3) The Director of Facility Services confirmed on March 17, 2015 at 11:00AM, that the dryer's ventilating system was not maintained. NFPA 101 (2000 edition) chapter 9.2., 19.5.2.2 & NFPA 90A (1999 edition) requires maintenance of required systems.

LIFE SAFETY CODE STANDARD

Tag No.: K0069

Based on records review, observation, and interview, the facility failed to maintain kitchen hood system.

1) Kitchen hood system monthly "quick check" inspection not performed. Delays in activation of hood system fire suppression, endanger residents, visitors, and staff during an emergency.
2) Hood fire suppression nozzles aligned improperly and cooking equipment aligned incorrectly. Malfunction of hood fire suppression system increases injury for residents, visitors, and staff.

Finding include:
1) While on tour March 17, 2015 at 10:48 AM in the kitchen with the Director of Facility Services, the kitchen hood fire suppression nozzles were aligned improperly and cooking equipment aligned incorrectly.

The Director of Facility Services confirmed on March 17, 2015 at 10:48 AM, the kitchen hood nozzles were aligned improperly. NFPA 96 (1998 edition) chapter 8.2.2 requires all hood system components to be checked for proper operation and location.

2) During records review on March 16, 2015 at 11:05 AM with the Director of Facility Services, the facility faiedl to produce documentation for kitchen hood system monthly inspections.

The Director of Facility Services confirmed on March 16, 2015 at 11:05 AM, the kitchen hood system were inspected quarterly. NFPA 17A (1998 edition) chapter 5.2.1 requires monthly "quick check" inspection.

LIFE SAFETY CODE STANDARD

Tag No.: K0147

Based on observation and interviews, the facility failed to provide an environment free from electrical hazards.

1) The facility failed to maintain, test, and inspect patient care equipment which can render a piece of equipment out of compliance and could fail to perform properly endangering the patients, staff, and other building occupants.
2) Observation on March 16, 2015 at 10:55 AM showed that the power strip was plugged into another power strip.

The findings include:
1) During record review on March 16, 2015 at 10:55 AM with the Director of Facility Services, the facility failed to produce documentation for testing of patient care equipment (electric beds). Equipment is required to be tested annually and was found to be out of compliance. The Director of Facility Services acknowledged the equipment was not in compliance at the time of survey and Bio-medical company will be contacted.
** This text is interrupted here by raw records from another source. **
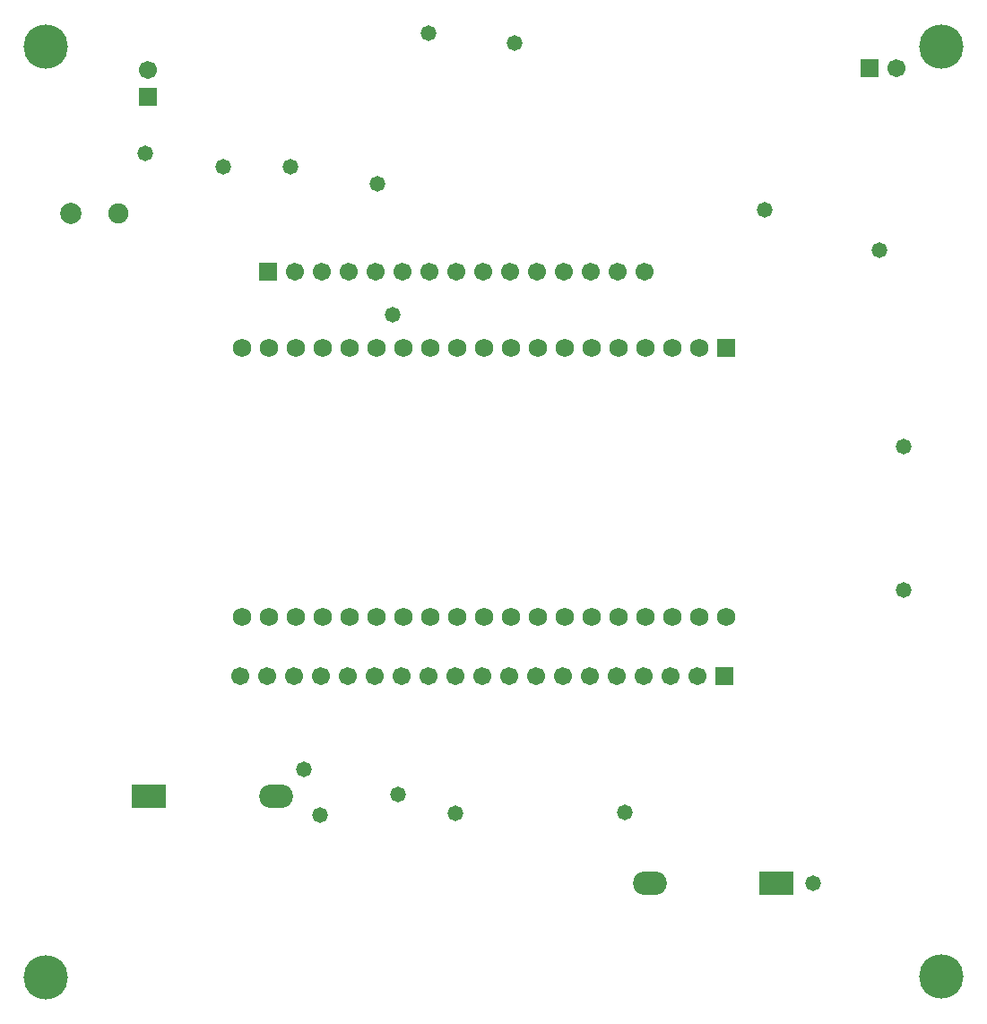
<source format=gbs>
G04*
G04 #@! TF.GenerationSoftware,Altium Limited,Altium Designer,22.3.1 (43)*
G04*
G04 Layer_Color=16711935*
%FSLAX23Y23*%
%MOIN*%
G70*
G04*
G04 #@! TF.SameCoordinates,1274CE9F-09AF-47AB-B1D0-44CBEC0A274A*
G04*
G04*
G04 #@! TF.FilePolarity,Negative*
G04*
G01*
G75*
%ADD31O,0.126X0.087*%
%ADD32R,0.126X0.087*%
%ADD33R,0.067X0.067*%
%ADD34C,0.067*%
%ADD35R,0.067X0.067*%
%ADD36C,0.079*%
%ADD37C,0.075*%
%ADD38C,0.069*%
%ADD39R,0.069X0.069*%
%ADD40C,0.165*%
%ADD41C,0.058*%
D31*
X2421Y1980D02*
D03*
X3811Y1655D02*
D03*
D32*
X1949Y1980D02*
D03*
X4283Y1655D02*
D03*
D33*
X4630Y4684D02*
D03*
X2393Y3930D02*
D03*
X4090Y2425D02*
D03*
D34*
X4730Y4684D02*
D03*
X1945Y4680D02*
D03*
X2493Y3930D02*
D03*
X2593D02*
D03*
X2693D02*
D03*
X2793D02*
D03*
X2893D02*
D03*
X2993D02*
D03*
X3093D02*
D03*
X3193D02*
D03*
X3293D02*
D03*
X3393D02*
D03*
X3493D02*
D03*
X3593D02*
D03*
X3693D02*
D03*
X3793D02*
D03*
X3990Y2425D02*
D03*
X3890D02*
D03*
X3790D02*
D03*
X3690D02*
D03*
X3590D02*
D03*
X3490D02*
D03*
X3390D02*
D03*
X3290D02*
D03*
X3190D02*
D03*
X3090D02*
D03*
X2990D02*
D03*
X2890D02*
D03*
X2790D02*
D03*
X2690D02*
D03*
X2590D02*
D03*
X2490D02*
D03*
X2390D02*
D03*
X2290D02*
D03*
D35*
X1945Y4580D02*
D03*
D36*
X1658Y4146D02*
D03*
D37*
X1835D02*
D03*
D38*
X2294Y2645D02*
D03*
X2394D02*
D03*
X2494D02*
D03*
X2594D02*
D03*
X2694D02*
D03*
X2794D02*
D03*
X2894D02*
D03*
X2994D02*
D03*
X3094D02*
D03*
X3194D02*
D03*
X3294D02*
D03*
X3394D02*
D03*
X3494D02*
D03*
X3594D02*
D03*
X3694D02*
D03*
X3794D02*
D03*
X3894D02*
D03*
X3994D02*
D03*
X4094D02*
D03*
X2394Y3645D02*
D03*
X2494D02*
D03*
X2594D02*
D03*
X2694D02*
D03*
X2794D02*
D03*
X2894D02*
D03*
X2994D02*
D03*
X3094D02*
D03*
X3194D02*
D03*
X3294D02*
D03*
X3394D02*
D03*
X3494D02*
D03*
X3594D02*
D03*
X3694D02*
D03*
X3794D02*
D03*
X3894D02*
D03*
X2294D02*
D03*
X3994D02*
D03*
D39*
X4094D02*
D03*
D40*
X1565Y4765D02*
D03*
Y1305D02*
D03*
X4895Y1310D02*
D03*
Y4765D02*
D03*
D41*
X3720Y1920D02*
D03*
X2225Y4320D02*
D03*
X2875Y1985D02*
D03*
X2585Y1910D02*
D03*
X3090Y1915D02*
D03*
X2525Y2080D02*
D03*
X4420Y1655D02*
D03*
X4755Y3280D02*
D03*
Y2745D02*
D03*
X4665Y4010D02*
D03*
X4240Y4160D02*
D03*
X2800Y4255D02*
D03*
X2475Y4320D02*
D03*
X1935Y4370D02*
D03*
X2855Y3770D02*
D03*
X2990Y4815D02*
D03*
X3310Y4780D02*
D03*
M02*

</source>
All equipment shall be properly serviced, tested and repaired in accordance with NFPA 70 (1999) Article 517 & NFPA 99 (1999 edition).

2) While on tour March 16, 2015 at 3:00 PM in Meds room/2nd floor with the Director of Facility Services, observed two refrigerators plugged into a power strip. Director of Facility Services confirmed use of power strip. NFPA 101 (2000 edition) 9.1.2 & NFPA 70 (1999 edition) article 400-8 prohibits cords as a substitute for fixed wiring.

3) While on tour March 17, 2015 at 12:30 PM in nursery/doctor's sleeping room with the Director of Facility Services, observed a power strip plugged into a power strip with several electrical devices plugged into power strip. Director of Facility Services confirmed use of power strips. NFPA 101 (2000 edition) 9.1.2 & NFPA 70 (1999 edition) article 400-8 prohibits cords as a substitute for fixed wiring.